**Source passage**
=== Section Start ===
D.R.Mizuno (RPI), M.L.Kutner (RPI)

We present a fully-sampled map of M31 in the CO (J = 2 $\rightarrow$ 1) transition, for a 2' $\times$ 3' section of the southwest arm-interarm region centered at major and minor axis coordinates (-42.0,+9.0), made with the NRAO$^{\ast}$ 12 meter telescope. The map is sampled at intervals of one-half beamwidth, with an angular resolution of 30", or $100 \times 460$ pc along the M31 major and minor axes, respectively. We observed 101 positions, with an rms noise level less than 20 mK (on the ${\rm T_{R}}^{\ast}$ scale) at most positions, and with an effective velocity resolution of $3.9$ km/s.

We identify three distinct regions of CO emission. Along the optical arm, as delineated by HII regions, the spectra are characterized by strong narrow lines; these may be interpreted as giant molecular clouds with masses of a few $\times 10^{5} {\rm M}_{\odot}$. Away from the arm, the spectra are much weaker, indicating an upper limit to the cloud mass in the interarm region of a few $ \times 10^{4} {\rm M}_{\odot}$ . On the inner edge of the optical arm, corresponding to a prominent dust lane, the CO spectra are very strong and have large line widths, and exhibit a pronounced position-to-position similarity of emission, suggesting that these spectra arise from a large number of smaller clouds rather than a few GMCs. As the emission in this region comprises $>$ 50\% of the total CO luminosity in the survey area, we tentatively conclude that most of the molecular material in this region resides in clouds of mass $<$ $ 10^{5} {\rm M}_{\odot}$ , in contrast to the molecular mass distribution in the Milky Way.
=== Section End ===
**Human keypoint data**
=== Section Start ===
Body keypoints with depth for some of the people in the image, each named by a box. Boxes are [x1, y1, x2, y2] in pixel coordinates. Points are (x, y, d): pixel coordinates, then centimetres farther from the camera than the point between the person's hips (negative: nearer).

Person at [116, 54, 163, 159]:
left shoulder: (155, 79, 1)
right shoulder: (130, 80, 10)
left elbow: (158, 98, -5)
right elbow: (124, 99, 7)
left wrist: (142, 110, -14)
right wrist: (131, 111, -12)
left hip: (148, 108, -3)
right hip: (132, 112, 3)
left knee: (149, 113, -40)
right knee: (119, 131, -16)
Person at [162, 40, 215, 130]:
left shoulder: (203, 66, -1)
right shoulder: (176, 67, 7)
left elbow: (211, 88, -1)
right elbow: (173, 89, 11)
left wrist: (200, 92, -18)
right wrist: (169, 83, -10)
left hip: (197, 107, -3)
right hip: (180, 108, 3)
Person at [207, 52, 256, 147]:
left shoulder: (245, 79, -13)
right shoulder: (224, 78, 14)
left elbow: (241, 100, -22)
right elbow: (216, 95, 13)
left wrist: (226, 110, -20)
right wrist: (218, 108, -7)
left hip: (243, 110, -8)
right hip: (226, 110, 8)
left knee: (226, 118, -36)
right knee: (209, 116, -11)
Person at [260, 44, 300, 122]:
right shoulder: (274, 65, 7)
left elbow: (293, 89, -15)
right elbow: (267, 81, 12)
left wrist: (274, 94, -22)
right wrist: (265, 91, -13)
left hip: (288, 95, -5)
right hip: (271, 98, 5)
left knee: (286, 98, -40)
=== Section End ===
**What you will do**
(1) According to the M31 abstract, what angular resolution does the map have?
(2) Translate this sentence from the M31 abstract into Spanish: "We identify three distinct regions of CO emission."
(3) Pick up the M31 abstract after its last sentence and write what comes next.

**Written responses**
(1) 30"

(2) Identificamos tres regiones distintas de emisión de CO.

(3)
The implications for GMC formation and star formation in spiral arms will be discussed.

\noindent D. Mizuno was aided by the travel support program of the Astronomical Society of New York.

\noindent ${\rm {}^{\ast}}$ The National Radio Astronomy Observatory is operated by Associated Universities, Inc., under cooperative agreement with the National Science Foundation.